The invitation to share some reflections on Pride Month has caused me to reflect more deeply on my relationship to “pride” in a work environment than I have done, consciously at least, before.

The centring of “pride” by the Gay Liberation Front in the UK and US, and other gay liberation groups across the world, in the early 1970s marked a transformative rejection of the previous generation’s appeal for acceptability and assimilation, in favour of a politics of personal and community empowerment. Acceptability politics places power in the hands of those we are asking for acceptance from. Pride takes that power back, because it refuses to allow the shame others want us to feel to have any influence over us.

I joined Ashurst as a trainee, fresh from the London drag scene. Becoming a lawyer felt like moving in the other direction: away from a world where who I am is normal, anodyne even, and into a space where my career would depend on the willingness of others to accept me. Walking through the office doors for the first time, I felt like I had to choose between the power of pride and the safety of assimilation – between my identity and my career. I dyed my hair brown, bought five black dresses, and swallowed my pride.

In the four years that I have been at the firm, I have discovered that the risks I anticipated of being a queer person in a City firm are not as great as I had feared. Within my lifetime, lawyers have been fired from City firms for being gay, but throughout my career, I have been met with acceptance and warmth.
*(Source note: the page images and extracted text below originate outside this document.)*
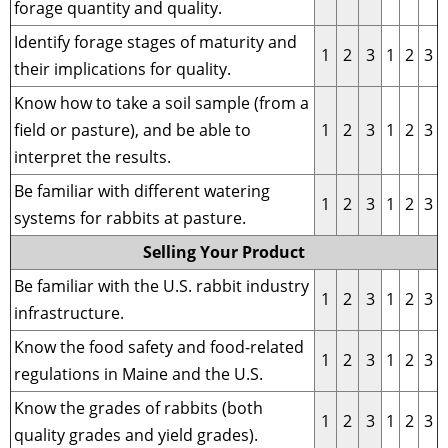
forage quantity and quality.
Identify forage stages of maturity and
1
2
3
1
2
3
their implications for quality.
Know how to take a soil sample (from a
field or pasture), and be able to
1
2
3
1
2
3
interpret the results.
Be familiar with different watering
1
2
3
1
2
3
systems for rabbits at pasture.
Selling Your Product
Be familiar with the U.S. rabbit industry
1
2
3
1
2
3
infrastructure.
Know the food safety and food-related
1
2
3
1
2
3
regulations in Maine and the U.S.
Know the grades of rabbits (both
1
2
3
1
2
3
quality grades and yield grades).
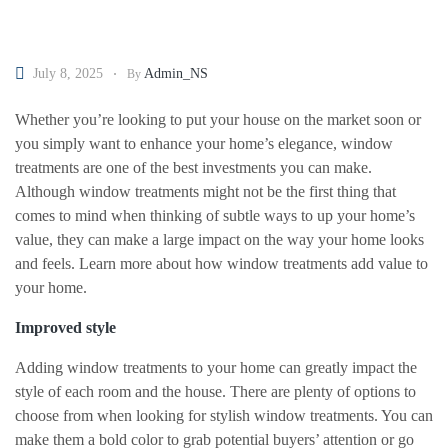
July 8, 2025
Admin_NS
By
Whether you’re looking to put your house on the market soon or
you simply want to enhance your home’s elegance, window
treatments are one of the best investments you can make.
Although window treatments might not be the first thing that
comes to mind when thinking of subtle ways to up your home’s
value, they can make a large impact on the way your home looks
and feels. Learn more about how window treatments add value to
your home.
Improved style
Adding window treatments to your home can greatly impact the
style of each room and the house. There are plenty of options to
choose from when looking for stylish window treatments. You can
make them a bold color to grab potential buyers’ attention or go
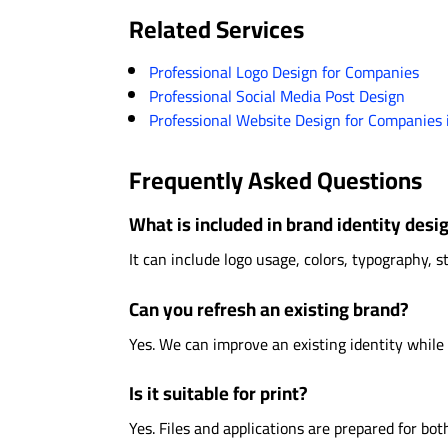
Related Services
Professional Logo Design for Companies
Professional Social Media Post Design
Professional Website Design for Companies 
Frequently Asked Questions
What is included in brand identity desi
It can include logo usage, colors, typography, s
Can you refresh an existing brand?
Yes. We can improve an existing identity while
Is it suitable for print?
Yes. Files and applications are prepared for both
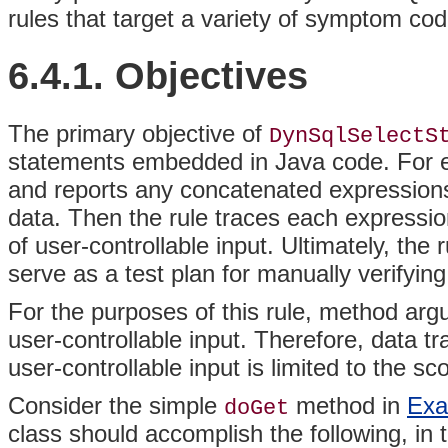
rules that target a variety of symptom cod
6.4.1. Objectives
The
primary objective of
DynSqlSelectS
statements embedded in
Java code. For e
and reports any concatenated expressions
data. Then the rule traces each expressio
of user-controllable input. Ultimately, the 
serve as a test plan for manually verifying
For the purposes of this rule, method ar
user-controllable input. Therefore, data t
user-controllable input is limited to the s
Consider the simple
method in
Exa
doGet
class should accomplish the following, in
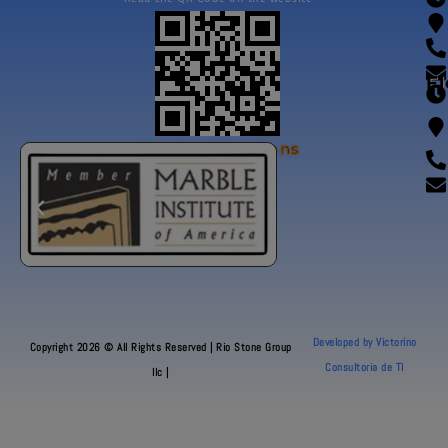
Fl
Our Certifications
Developed by Victorino
Copyright 2026 © All Rights Reserved | Rio Stone Group
Consultoria de TI
llc |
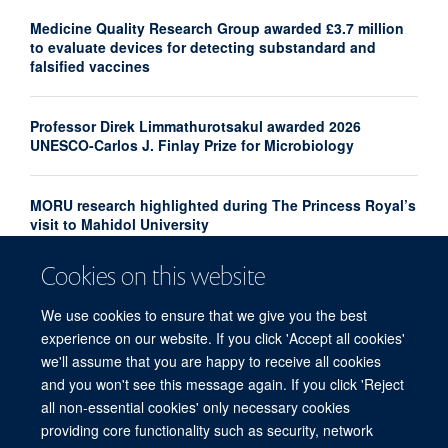
Medicine Quality Research Group awarded £3.7 million
to evaluate devices for detecting substandard and
falsified vaccines
Professor Direk Limmathurotsakul awarded 2026
UNESCO-Carlos J. Finlay Prize for Microbiology
MORU research highlighted during The Princess Royal’s
visit to Mahidol University
Cookies on this website
New analysis maps gaps in neglected tropical diseases
clinical research
We use cookies to ensure that we give you the best
experience on our website. If you click 'Accept all cookies'
we'll assume that you are happy to receive all cookies
and you won't see this message again. If you click 'Reject
all non-essential cookies' only necessary cookies
providing core functionality such as security, network
© 2026 Centre for Tropical Medicine and Global Health, Nuffield Department of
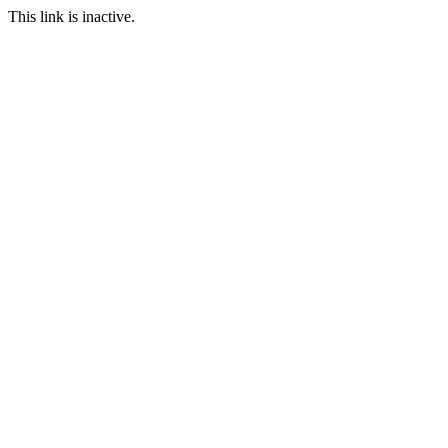
This link is inactive.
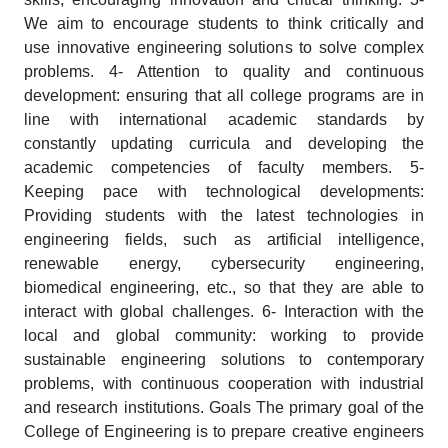
We aim to encourage students to think critically and
use innovative engineering solutions to solve complex
problems. 4- Attention to quality and continuous
development: ensuring that all college programs are in
line with international academic standards by
constantly updating curricula and developing the
academic competencies of faculty members. 5-
Keeping pace with technological developments:
Providing students with the latest technologies in
engineering fields, such as artificial intelligence,
renewable energy, cybersecurity engineering,
biomedical engineering, etc., so that they are able to
interact with global challenges. 6- Interaction with the
local and global community: working to provide
sustainable engineering solutions to contemporary
problems, with continuous cooperation with industrial
and research institutions. Goals The primary goal of the
College of Engineering is to prepare creative engineers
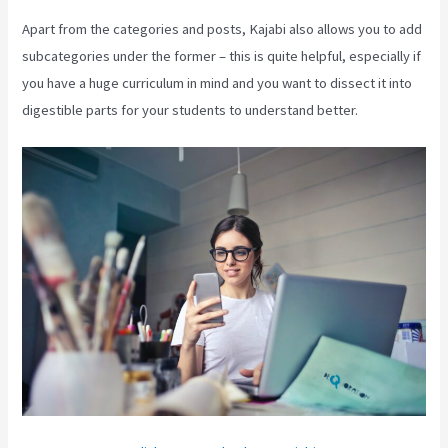
Apart from the categories and posts, Kajabi also allows you to add
subcategories under the former – this is quite helpful, especially if
you have a huge curriculum in mind and you want to dissect it into
digestible parts for your students to understand better.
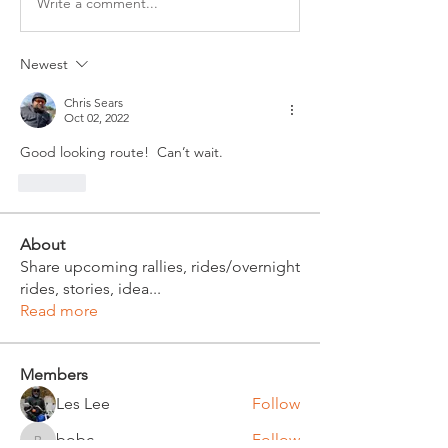
Write a comment...
Newest
Chris Sears
Oct 02, 2022
Good looking route!  Can’t wait.
Like
About
Share upcoming rallies, rides/overnight
rides, stories, idea
...
Read more
Members
Les Lee
Follow
bobc
Follow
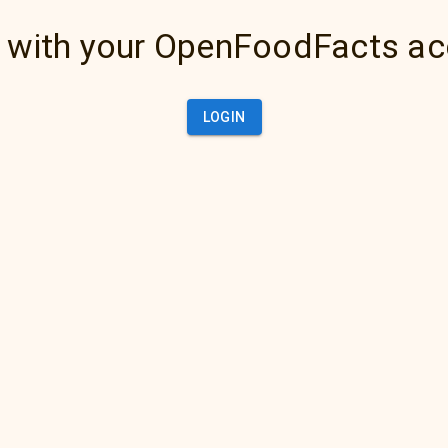
 with your OpenFoodFacts a
LOGIN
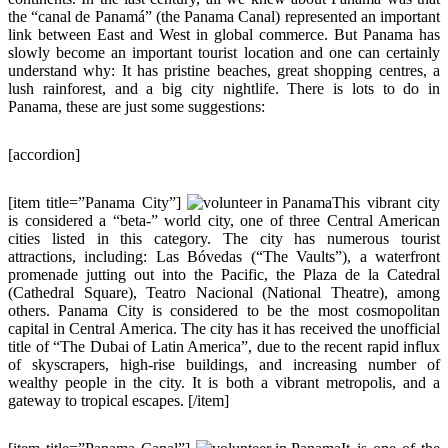
the “canal de Panamá” (the Panama Canal) represented an important
link between East and West in global commerce. But Panama has
slowly become an important tourist location and one can certainly
understand why: It has pristine beaches, great shopping centres, a
lush rainforest, and a big city nightlife. There is lots to do in
Panama, these are just some suggestions:
[accordion]
[item title=”Panama City”]
This vibrant city
is considered a “beta-” world city, one of three Central American
cities listed in this category. The city has numerous tourist
attractions, including: Las Bóvedas (“The Vaults”), a waterfront
promenade jutting out into the Pacific, the Plaza de la Catedral
(Cathedral Square), Teatro Nacional (National Theatre), among
others. Panama City is considered to be the most cosmopolitan
capital in Central America. The city has it has received the unofficial
title of “The Dubai of Latin America”, due to the recent rapid influx
of skyscrapers, high-rise buildings, and increasing number of
wealthy people in the city. It is both a vibrant metropolis, and a
gateway to tropical escapes. [/item]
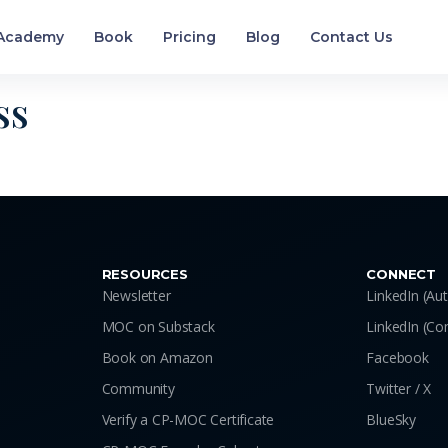
Academy
Book
Pricing
Blog
Contact Us
ss
RESOURCES
CONNECT
Newsletter
LinkedIn (Au
MOC on Substack
LinkedIn (C
Book on Amazon
Facebook
Community
Twitter / X
Verify a CP-MOC Certificate
BlueSky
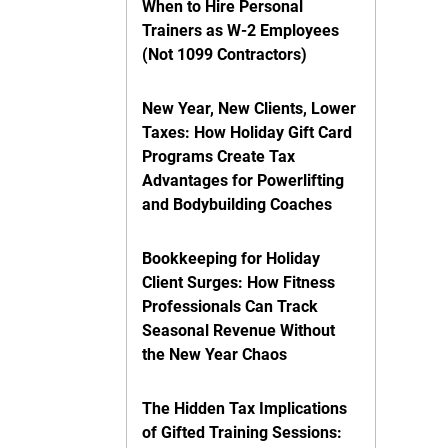
When to Hire Personal
Trainers as W-2 Employees
(Not 1099 Contractors)
New Year, New Clients, Lower
Taxes: How Holiday Gift Card
Programs Create Tax
Advantages for Powerlifting
and Bodybuilding Coaches
Bookkeeping for Holiday
Client Surges: How Fitness
Professionals Can Track
Seasonal Revenue Without
the New Year Chaos
The Hidden Tax Implications
of Gifted Training Sessions:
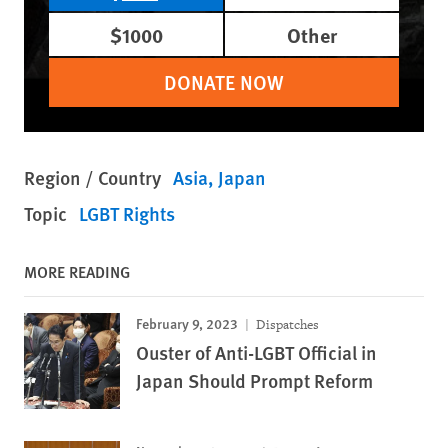
$1000
Other
DONATE NOW
Region / Country
Asia
Japan
Topic
LGBT Rights
MORE READING
February 9, 2023
Dispatches
Ouster of Anti-LGBT Official in
Japan Should Prompt Reform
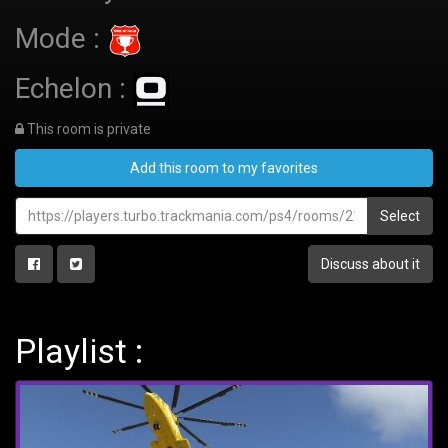
Mode :
Echelon :
This room is private
Add this room to my favorites
Select
Discuss about it
Playlist :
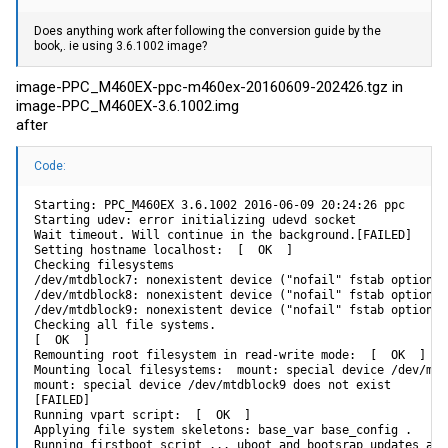
Does anything work after following the conversion guide by the
book,. ie using 3.6.1002 image?
image-PPC_M460EX-ppc-m460ex-20160609-202426.tgz in
image-PPC_M460EX-3.6.1002.img
after
Code:
Starting: PPC_M460EX 3.6.1002 2016-06-09 20:24:26 ppc

Starting udev: error initializing udevd socket

Wait timeout. Will continue in the background.[FAILED]

Setting hostname localhost:  [  OK  ]

Checking filesystems

/dev/mtdblock7: nonexistent device ("nofail" fstab option m
/dev/mtdblock8: nonexistent device ("nofail" fstab option m
/dev/mtdblock9: nonexistent device ("nofail" fstab option m
Checking all file systems.

[  OK  ]

Remounting root filesystem in read-write mode:  [  OK  ]

Mounting local filesystems:  mount: special device /dev/mtd
mount: special device /dev/mtdblock9 does not exist

[FAILED]

Running vpart script:  [  OK  ]

Applying file system skeletons: base_var base_config .

Running firstboot script ... uboot and bootsrap updates are 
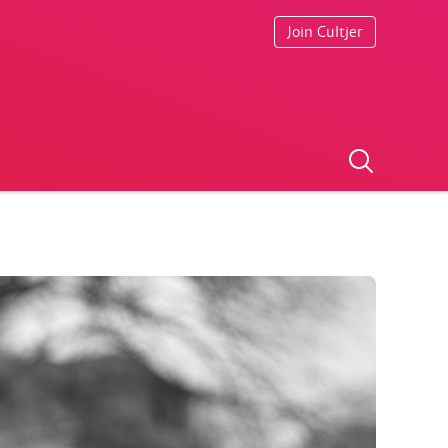
Join Cultjer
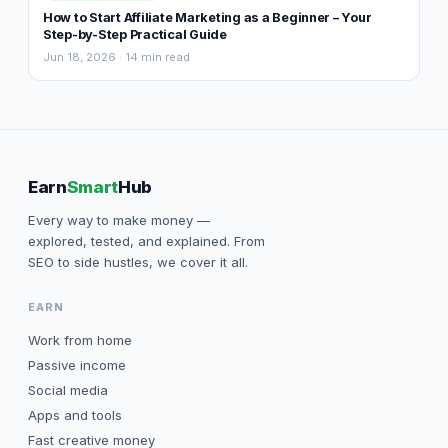
How to Start Affiliate Marketing as a Beginner – Your
Step-by-Step Practical Guide
Jun 18, 2026 · 14 min read
Earn
Smart
Hub
Every way to make money —
explored, tested, and explained. From
SEO to side hustles, we cover it all.
EARN
Work from home
Passive income
Social media
Apps and tools
Fast creative money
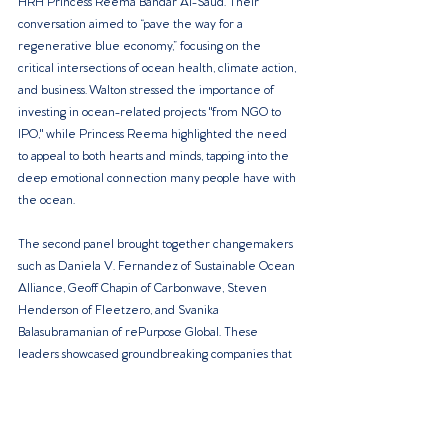
HRH Princess Reema Bandar Al-Saud. Their 
conversation aimed to “pave the way for a 
regenerative blue economy,” focusing on the 
critical intersections of ocean health, climate action, 
and business. Walton stressed the importance of 
investing in ocean-related projects "from NGO to 
IPO," while Princess Reema highlighted the need 
to appeal to both hearts and minds, tapping into the 
deep emotional connection many people have with 
the ocean.
The second panel brought together changemakers 
such as Daniela V. Fernandez of Sustainable Ocean 
Alliance, Geoff Chapin of Carbonwave, Steven 
Henderson of Fleetzero, and Svanika 
Balasubramanian of rePurpose Global. These 
leaders showcased groundbreaking companies that 
are revolutionizing the blue economy, shedding 
light on the vast investment opportunities presented 
by the world’s oceans.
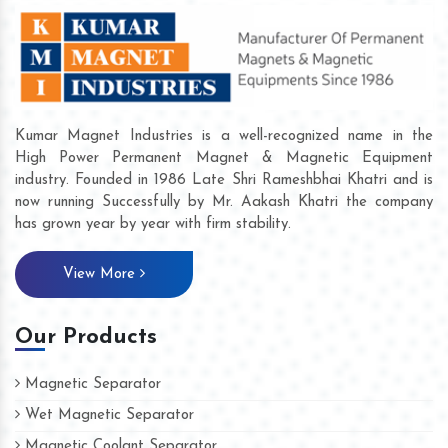
Kumar Magnet Industries is a well-recognized name in the
High Power Permanent Magnet & Magnetic Equipment
industry. Founded in 1986 Late Shri Rameshbhai Khatri and is
now running Successfully by Mr. Aakash Khatri the company
has grown year by year with firm stability.
View More
Our Products
Magnetic Separator
Wet Magnetic Separator
Magnetic Coolant Separator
I have also learnt that success and pride are not mutually exclusive. By taking pride, you shift the onus onto others to make room for you, instead of carving away parts of yourself in order to meet someone else’s idea of what a good lawyer looks like. Inevitably, you will make people feel confused, uncomfortable, even offended by your refusal to feel the shame they think you should, and that does carry risk. However, it also frees you from the obligation to spend your time and energy trying to please people who were never going to accept you.

Once I no longer felt like I had to hide, I blossomed. I feel like myself – with my green mullet and cow print suits and nose ring – and when I feel like myself, I bring everything I have to my role. My passion for justice for my community has led to me becoming the lead Ashurst lawyer responsible for developing pro bono projects supporting LGBTQ+ people across the UK, Europe and the Middle East, a role I could not have imagined existed going through the electronic gates on day one.

Having had the chance to reflect on the ways in which these radical strands of pride have threaded their way through the choices I have made, I am honestly a little surprised to find that I still feel quite cynical about celebrating ‘capital ‘P’ Pride’, with its rainbow logos and little celebratory flags.

For me, my pride is in choosing to exist visibly and without shame as the only out gender non-conforming person that I know of in our office. It means being the first person like me most people have had a conversation with, and answering the same questions over and over so that every time someone reads a transphobic article about the “woke brigade” or the “transgender mob”, they have a positive example of someone they know to compare against the negative stereotypes being painted of my community.

It means giving my time to diversity initiatives, and in my personal life, it often means making sure that the people who come after me have space to grow without having to ask for it, and it means finding polite and cheerful rebuttals to culture war talking points, even when I am so tired of having these conversations, because letting those ideas go unchallenged risks feeding into the harmful discourse that, as we have seen in the US, can provide a mandate to homophobic and transphobic legislators and embolden protesters who are against queer and trans events.

I think the risk of Pride is that we focus too much on the things that are easy to celebrate, and avoid asking the more difficult questions about the burden that having pride everyday places on marginalised queer people. That’s not to say that celebration is not important, but my gentle invitation to allies is to spend some time this Pride Month thinking about ways to share some of that weight with us, in June and throughout the rest of the year.

Anna Burn is a pro bono associate in Ashurst’s London office.